Superado el primer instante de perplejidad, el varón no curtido aún por
décadas de cohabitación conyugal hace un esfuerzo para seguir el hilo ilógico
de los reproches recibidos, pero sus intentos de poner orden en las ideas se
ven desbaratados una y otra vez por la habilidad de su oponente para
contraatacar sin pestañear con imputaciones de dudosa pertinencia que enhebran
el diálogo de forma zigzagueante. Y ello es así porque la mujer sabe explotar
al máximo esa facultad del cerebro
izquierdo consistente en improvisar rápidamente explicaciones ante
cualquier hecho novedoso, pero sobre todo ante cualquier cuestionamiento de su
conducta. Cuando a pesar de ello los argumentos del hombre acorralan a la
mujer, ese retorno obligatorio al terreno de la lógica es interpretado por esta
como una auténtica agresión. A partir de ese momento el discurso femenino deja
de ser imprevisible y errático –para frustración de cualquier psicoanalista que
presenciara el enfrentamiento- y se refugia en los consabidos “¿por qué me atacas?”, “te gusta
humillarme”, “no es lo que dices, es el tono con que lo dices”, etcétera. Y
acto seguido lloverán los golpes bajos consistentes en comentarios crueles o
palabras y gestos de desprecio.
Comenzará luego un periodo de duración indeterminada (pero siempre
directamente proporcional al número de años de vida en pareja) a lo largo del
cual el hombre sufrirá el habitual “silencio
castigador”, que hará de la relación algo aún más aburrido para la mujer.

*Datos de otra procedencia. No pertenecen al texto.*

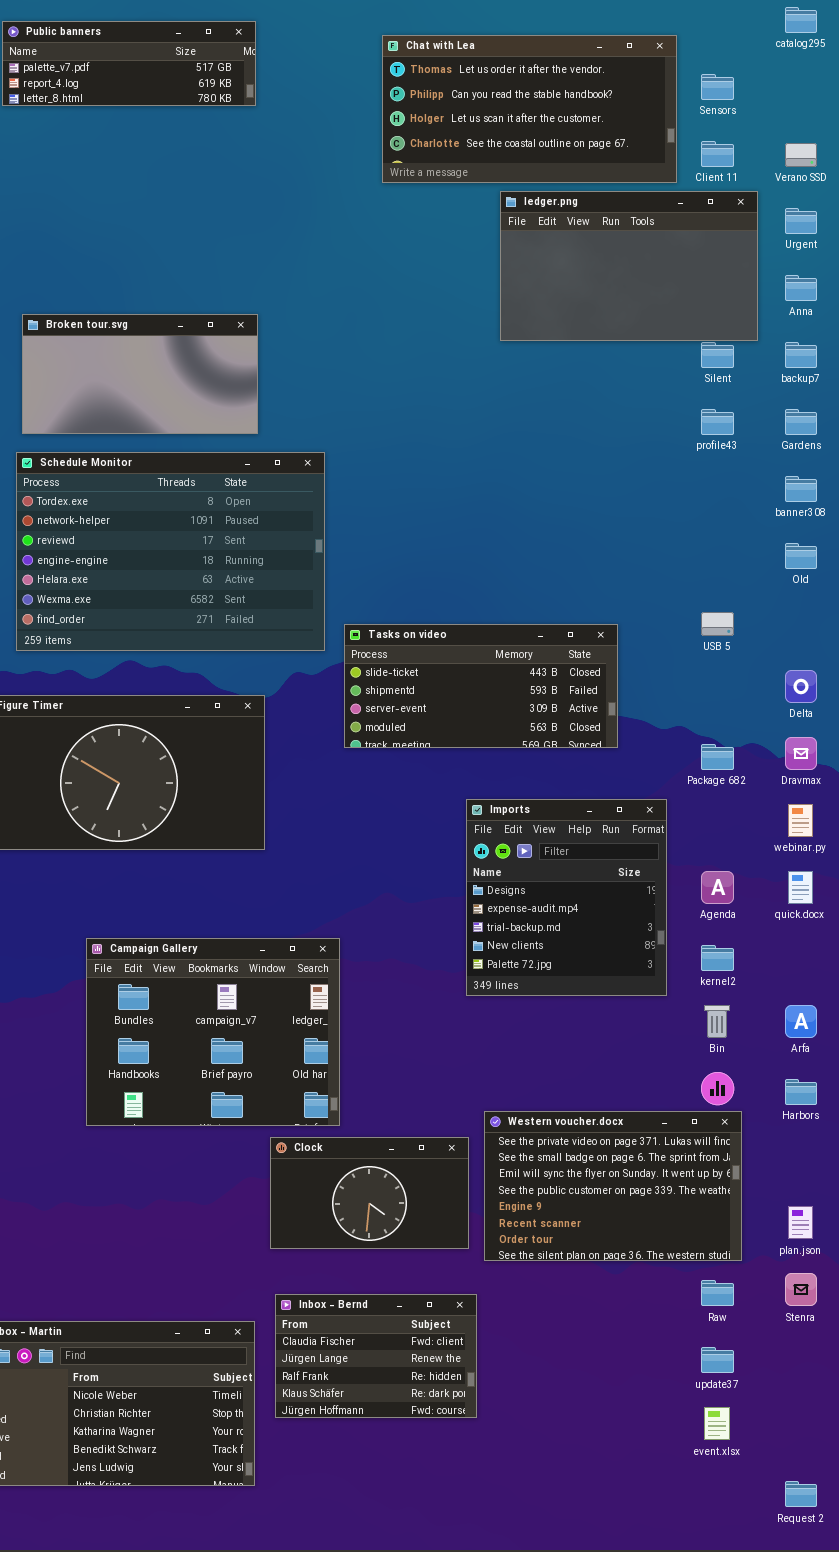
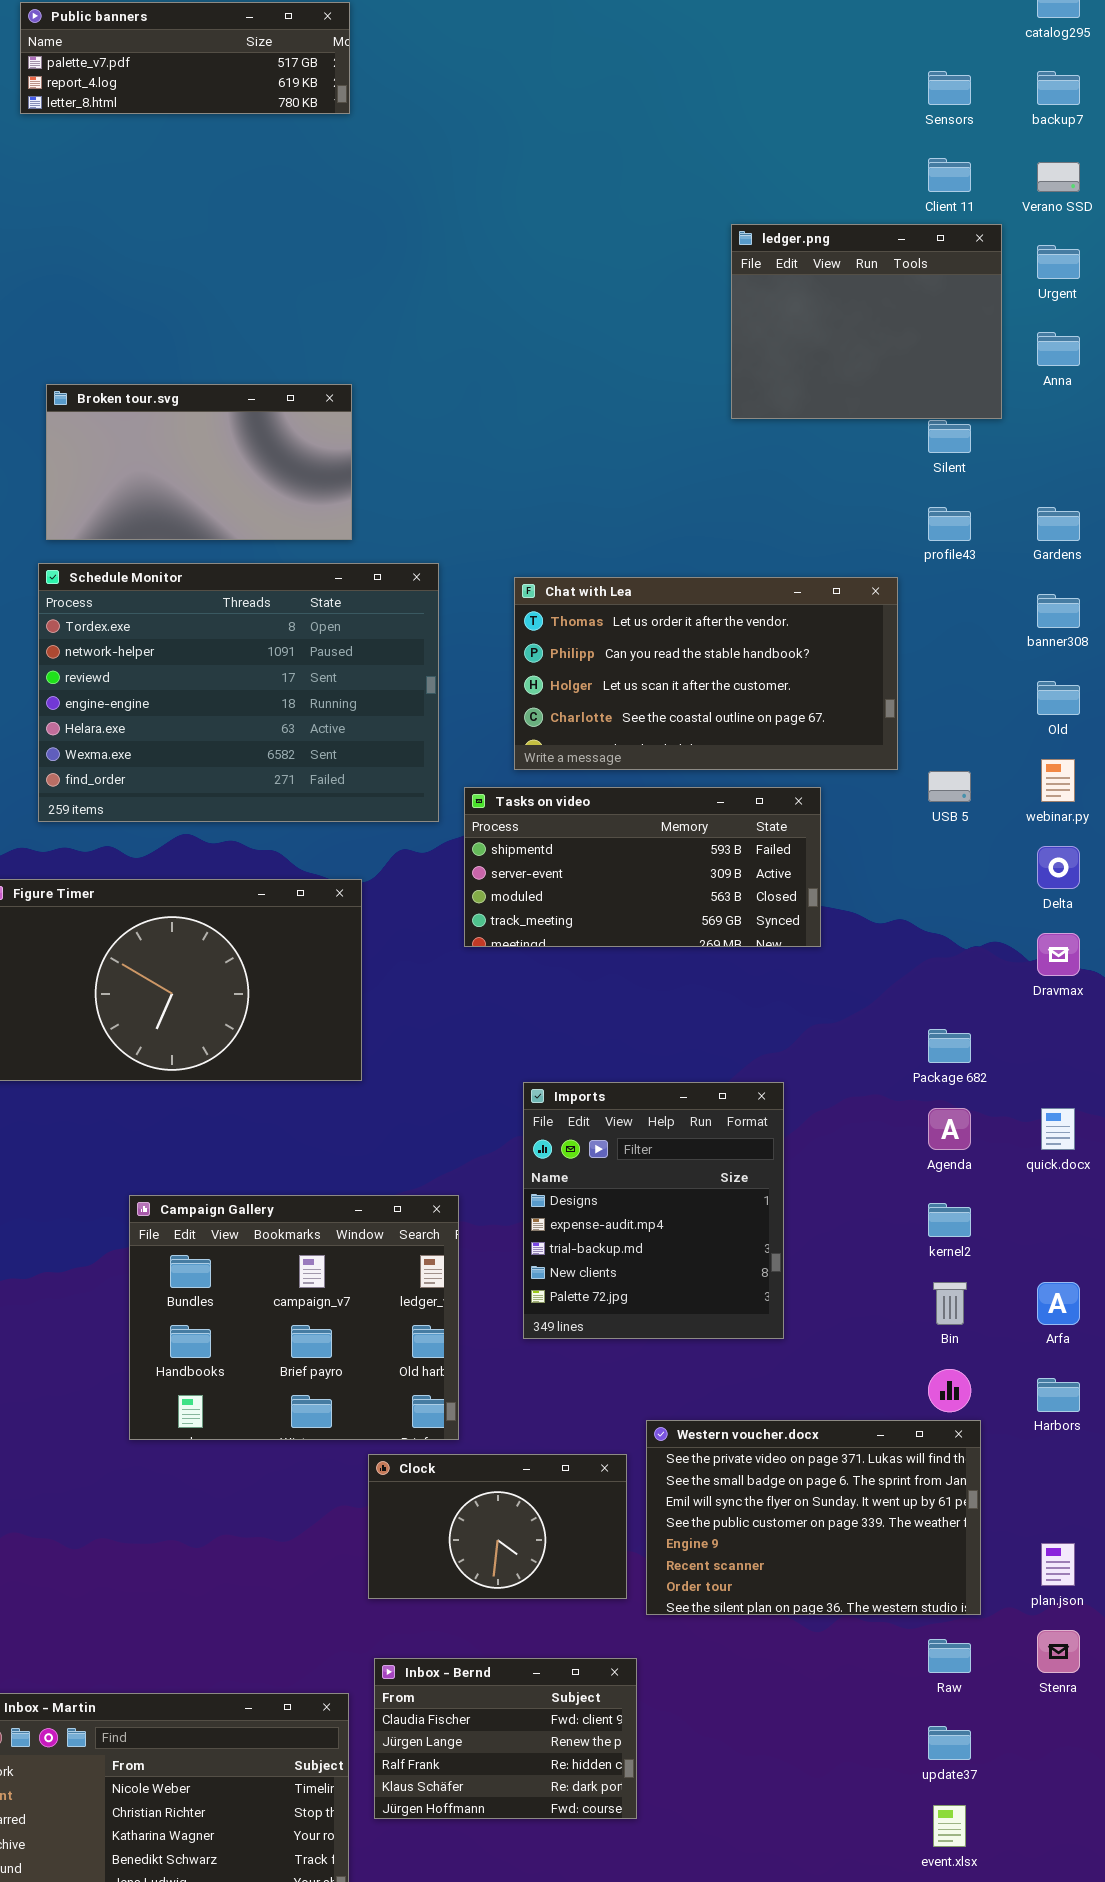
Chat with Lea: [382,35,677,183] -> [514,577,898,770], moved
ledger.png: [500,191,758,341] -> [731,224,1002,419], resized
backup7: [785,342,817,368] -> [1037,71,1080,105], moved
Tasks on video: [344,624,618,748] -> [464,787,821,947], scrolled down 1 row
Package 682: [701,744,734,770] -> [928,1029,971,1063], moved
Imports: [466,799,667,996] -> [523,1082,784,1339], moved
webinar.py: [788,804,813,837] -> [1041,759,1075,802], moved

Esta verá así reforzada su fuente de desasosiego, y ello vendrá a corroborar en
su imaginación todas las acusaciones vertidas contra el monstruo. Lo curioso es
que haya tantos hombres que logren soportar durante décadas, con los más
estúpidos matices, esas sartas de reproches absurdos. ¿Tendrá el miedo a la soledad algo que ver con todo ello?